» **Text shown**
··········

A review by debi_g
Flood by Melissa Scholes Young

4.0

"If you try to better yourself, you're acting like you're too good for the folks who raised you. If you stay and don't, you're a loser who never even tried" (16).

If I had to sum this book up in one word, it would be "cycles." The realistically repetitious loops of toxic friendships, romances, and family interactions comprise this novel, along with the interwoven spirals that accompany poverty and the working class: limited options, bad decisions, dependencies, arrests, injuries, acts of self-sabatoge, and lapses in employment. The main character tries to break free from numerous cycles, yet enables, accompanies, and engages in them repeatedly.

Melissa Scholes Young has accurately and vividly captures the flood of 1993 and the ensuing years in the northeastern Missouri region. Fashions, pastimes, and priorities all ring true. I lived an hour south of Hannibal for 17 years (and my NorCal soul never belonged).

While Laura is a useful "everywoman" filter for the story, she's a bit blank for my liking and I don't see why she puts up with Rose's shenanigans. In fact, this novel often reminded me of the students I had in that small town. They had a sense of being stuck, a feeling that options did not exist, or that they'd be better off spending their lives talking big about what could have been than to make a attempt and fail. I've seen 4.0 students too aware of their small pond to make the leap toward higher education. I've seen intentional pregnancies forever anchor young lives to bad relationships and limited geographies. One sad sophomore once wrote that her biggest regret was choosing the friends she'd become stuck with, and the reputation by association. This girl felt that by high school it was too late to make any changes and she simply had to accept that she'd forever be pulled and pushed by the tides of her friends' magnetic actions. It's like an equity joke how the metaphorical prison of low expectations, readily available drugs, and the reckless behavior borne of oppression condemns as many scattered, rural kids' futures as it does those held captive by urban decay.

There's no way to smoothly transition from that digression to this final quibble with an otherwise compelling novel: although it's true to local patterns of speech and errors in writing, I wish the author had not chosen to pepper the dialogue with "of" instead of "have." Characters consistently say they "could of" and "should of" when they mean they "would've," and it grates (perhaps intentionally).

··········

» **Given entries**

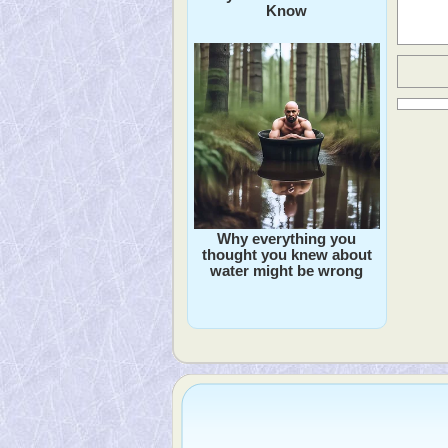
Know
Why everything you
thought you knew about
water might be wrong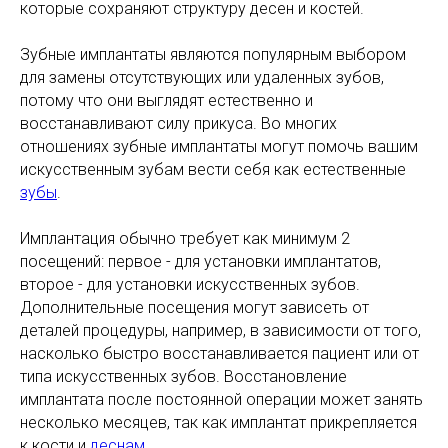
которые сохраняют структуру десен и костей.
Зубные имплантаты являются популярным выбором
для замены отсутствующих или удаленных зубов,
потому что они выглядят естественно и
восстанавливают силу прикуса. Во многих
отношениях зубные имплантаты могут помочь вашим
искусственным зубам вести себя как естественные
зубы
.
Имплантация обычно требует как минимум 2
посещений: первое - для установки имплантатов,
второе - для установки искусственных зубов.
Дополнительные посещения могут зависеть от
деталей процедуры, например, в зависимости от того,
насколько быстро восстанавливается пациент или от
типа искусственных зубов. Восстановление
имплантата после постоянной операции может занять
несколько месяцев, так как имплантат прикрепляется
к кости и
деснам
.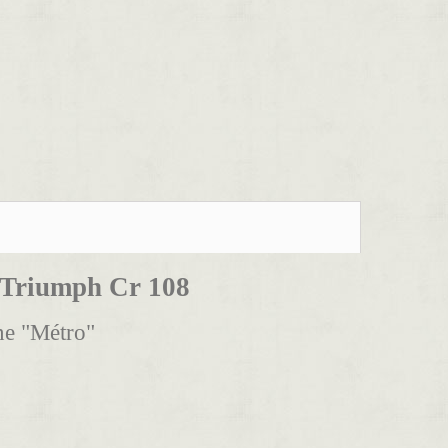
- Triumph Cr 108
ne "Métro"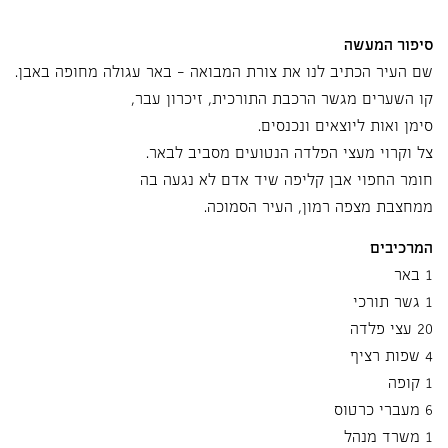
סיפור המעשה
שם העיר הכתיב לנו את צורת המבואה - באר עגולה מחופה באבן.
קו השערים מגשר הרכבת התורכית, זיכרון עבר,
סימן ואות ליוצאים ונכנסים.
צל וקרוי מעצי הפלדה הנטועים מסביב לבאר.
חומר החפוי אבן קליפה שיד אדם לא נגעה בה
ממחצבת מצפה רמון, העיר הסמוכה.
המרכיבים
1 באר
1 גשר תורכי
20 עצי פלדה
4 שפות רציף
1 קופה
6 מעברי כרטוס
1 משרד מנהל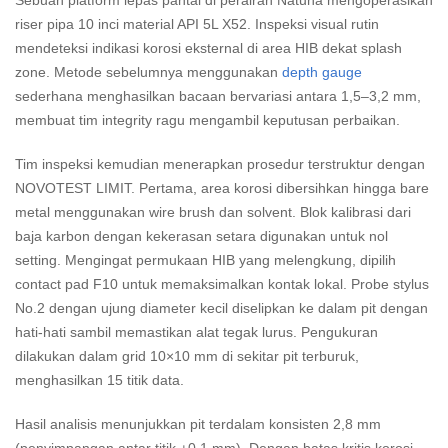
Sebuah platform lepas pantai di perairan Natuna mengoperasikan
riser pipa 10 inci material API 5L X52. Inspeksi visual rutin
mendeteksi indikasi korosi eksternal di area HIB dekat splash
zone. Metode sebelumnya menggunakan
depth gauge
sederhana menghasilkan bacaan bervariasi antara 1,5–3,2 mm,
membuat tim integrity ragu mengambil keputusan perbaikan.
Tim inspeksi kemudian menerapkan prosedur terstruktur dengan
NOVOTEST LIMIT. Pertama, area korosi dibersihkan hingga bare
metal menggunakan wire brush dan solvent. Blok kalibrasi dari
baja karbon dengan kekerasan setara digunakan untuk nol
setting. Mengingat permukaan HIB yang melengkung, dipilih
contact pad F10 untuk memaksimalkan kontak lokal. Probe stylus
No.2 dengan ujung diameter kecil diselipkan ke dalam pit dengan
hati-hati sambil memastikan alat tegak lurus. Pengukuran
dilakukan dalam grid 10×10 mm di sekitar pit terburuk,
menghasilkan 15 titik data.
Hasil analisis menunjukkan pit terdalam konsisten 2,8 mm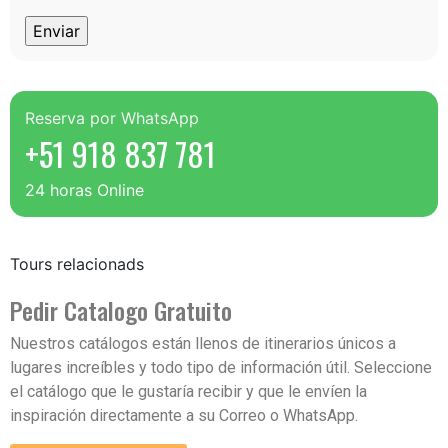
Reserva por WhatsApp
+51 918 837 781
24 horas Online
Tours relacionads
Pedir Catalogo Gratuito
Nuestros catálogos están llenos de itinerarios únicos a
lugares increíbles y todo tipo de información útil. Seleccione
el catálogo que le gustaría recibir y que le envíen la
inspiración directamente a su Correo o WhatsApp.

··········

» **What you need to do**
(A) According to the review of Flood, how many years did the reviewer live an hour south of Hannibal?
(B) From the review of Flood, copy the passage from "A review by" up to and including "in them repeatedly.".
(C) The review of Flood says the novel is made up of the loops of certain relationships. List them.

» **Outputs by task**
(A) 17 years.

(B)
A review by debi_g
Flood by Melissa Scholes Young

4.0

"If you try to better yourself, you're acting like you're too good for the folks who raised you. If you stay and don't, you're a loser who never even tried" (16).

If I had to sum this book up in one word, it would be "cycles." The realistically repetitious loops of toxic friendships, romances, and family interactions comprise this novel, along with the interwoven spirals that accompany poverty and the working class: limited options, bad decisions, dependencies, arrests, injuries, acts of self-sabatoge, and lapses in employment. The main character tries to break free from numerous cycles, yet enables, accompanies, and engages in them repeatedly.

(C)
- Toxic friendships
- Romances
- Family interactions